Still, Dani wasn’t giving up easily. And after travelling another mile to a spot equidistant between the two hills, where the other officers had met them, she’d now set them on their way. The officers would do their best to search in the dark. Come daylight, if they hadn’t found the trail, Dani would bring in extra bodies. As many as it took until they’d scoured all twenty-six square miles of Cannock Chase.
As soon as she was able to, she’d also set up the team back at HQ to scour CCTV to retrace Ana’s journey. The team would be back online within six hours, though Dani was more than tempted to ring them all and get them into the office in the middle of the night.
She held off for now.
With the late-night help all busy with their tasks, Dani headed back to the car where Ana was sitting shivering. Cold or scared or a combination of both?
‘We’ve got some time on our hands,’ Dani said. ‘Unless you want to go out there into the cold and dark forest, perhaps you can start telling me what’s actually going on.’
She looked over at Ana whose face twisted a little with apprehension. Perhaps Dani’s tone had been slightly harder than she’d intended, but so what? Ana needed to start talking. Not just about what had happened tonight, but about everything she knew of Victor and Alex and their dirty deeds.
‘We’ll find where they took you,’ Dani said. ‘We’ll find Alex, Victor too. What I want to know is why?’
Ana looked even more unsure now. Her shivering had turned to trembling. ‘Alex was… he would have killed me.’
‘But why, Ana?’
‘Because! Because I called the police. About Maria.’
‘Maria?’
‘She was only eighteen.’
‘She was the body we found—’
‘I made that call,’ Ana said. ‘I couldn’t sit
and watch any longer.’
‘Who killed her? Silviu?’
Ana frowned. ‘Who’s Silviu?’ She paused. Looked even more scared now.
‘Ana, who killed Maria? We tried to catch the men transporting her body. One was called Silviu Grigore. We’ve arrested him now.’
‘I’m sorry. I really don’t know him. But those men… they didn’t kill her. They just…’
‘Took the bodies away?’
Ana closed her eyes and kept them closed, even as she started to speak. ‘You must know what that house is. I know the police were there. You traced the call I made.’
‘A brothel?’
Ana shook her head, not in disagreement, Dani thought, but in disgust.
‘I don’t know who killed Maria,’ Ana said. ‘A man who came to see her. She wasn’t the first, but I told myself she had to be the last.’

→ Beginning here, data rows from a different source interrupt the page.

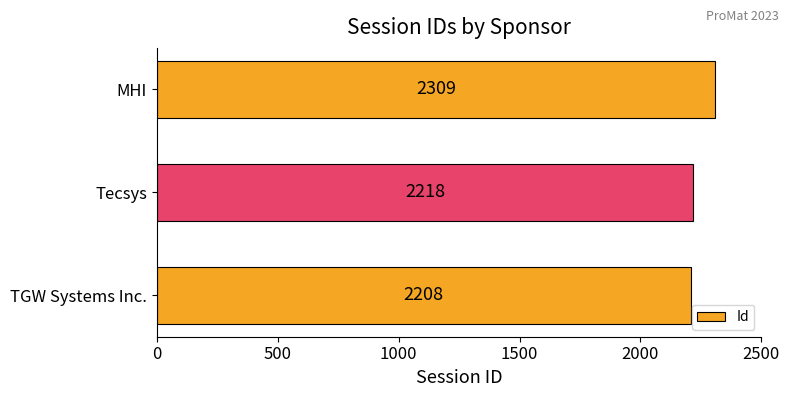

Rank the categories by value from highest to lowest.

MHI, Tecsys, TGW Systems Inc.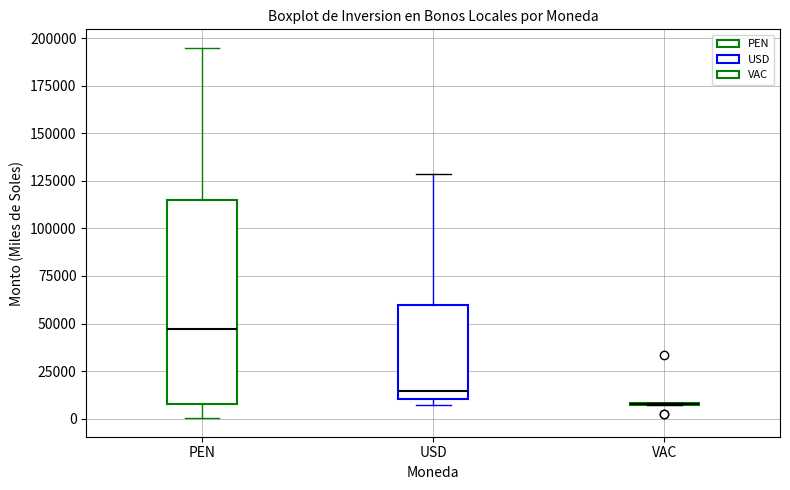

Where is the lower edge of the box for USD on the y-axis? The values are not printed on the chart, so give them approximately, as read against the axis.

10000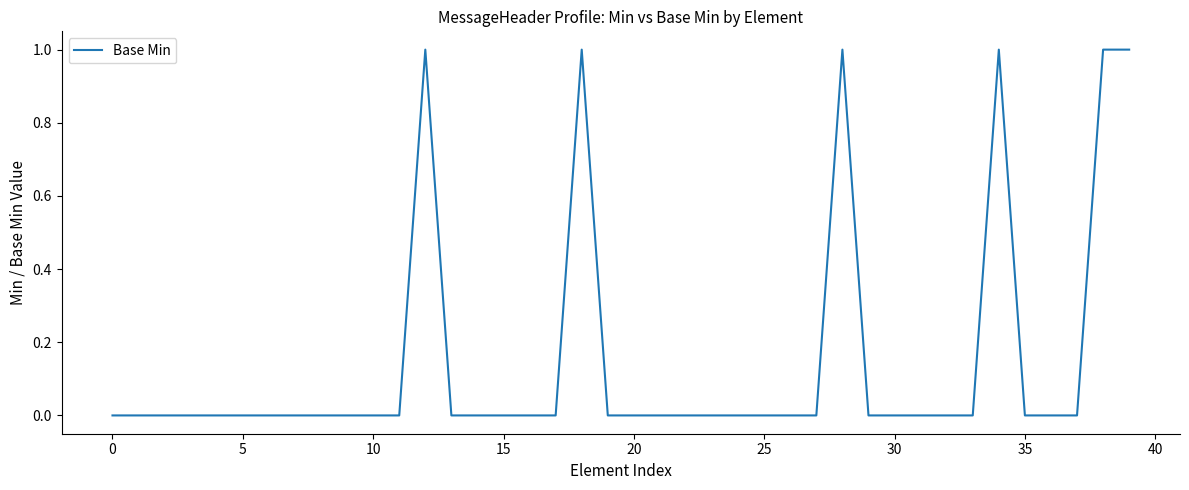

True or false: the data has more than 2 interior local peaks.

True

‘What about Clara Dunne? She wasn’t a prostitute.’
‘I don’t know anything about her.’
‘Really?’
‘I don’t! You must believe me.’
‘And Liam Dunne?’
‘I’m sorry. Victor doesn’t tell me anything. If you’re saying Victor killed them… maybe it’s true, but I don’t know anything about it. I only know what I see.’
‘Which is what?’
‘The women. They bring them into the country all the time. Force them into work. I have to…’ She trailed off and clenched her fists. ‘I have to help, make them feel comfortable and safe. Even as I’m taking away their passports, their phones, their freedom. Their lives.’
‘How many women? We need to find them. To make them safe.’

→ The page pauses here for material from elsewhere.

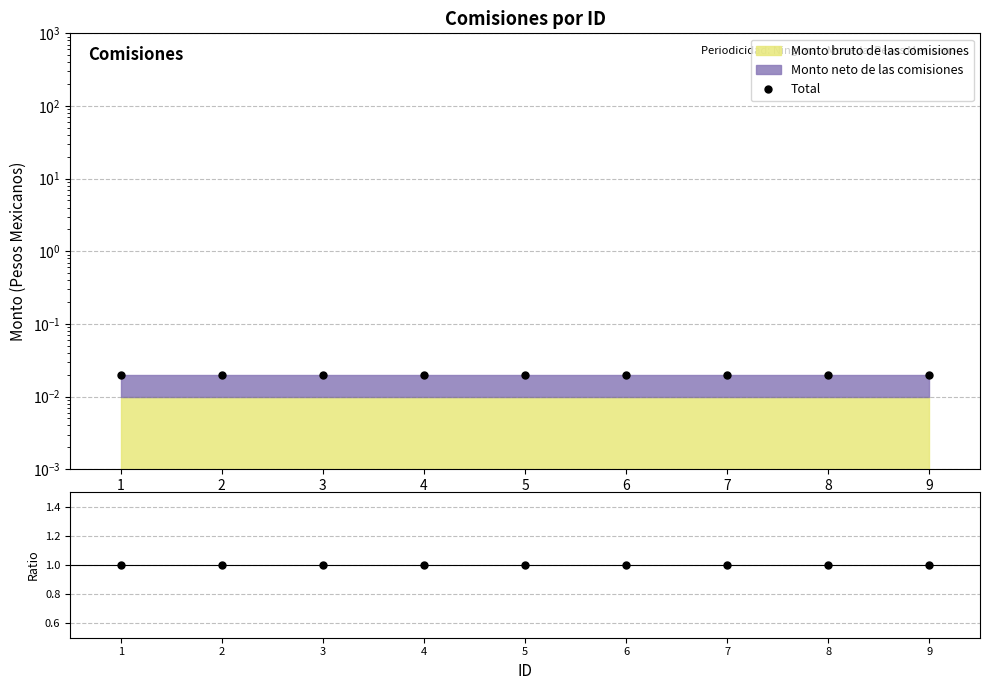

The value of Total at 3 is 0.0. True or false?

True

‘I don’t know. A hundred. Two hundred, since I’ve been here. But Victor and Alex send them all over the country to other handlers. It’s not just for them.’
A transport business. Dani shivered.
‘So there are other houses like the one in Wednesbury? Others that you know of?’
She hung her head. ‘Yes.’
‘I need the addresses.’
Ana flinched as Dani reached over and opened the glovebox. She dug around and found a pen and a scrap of paper.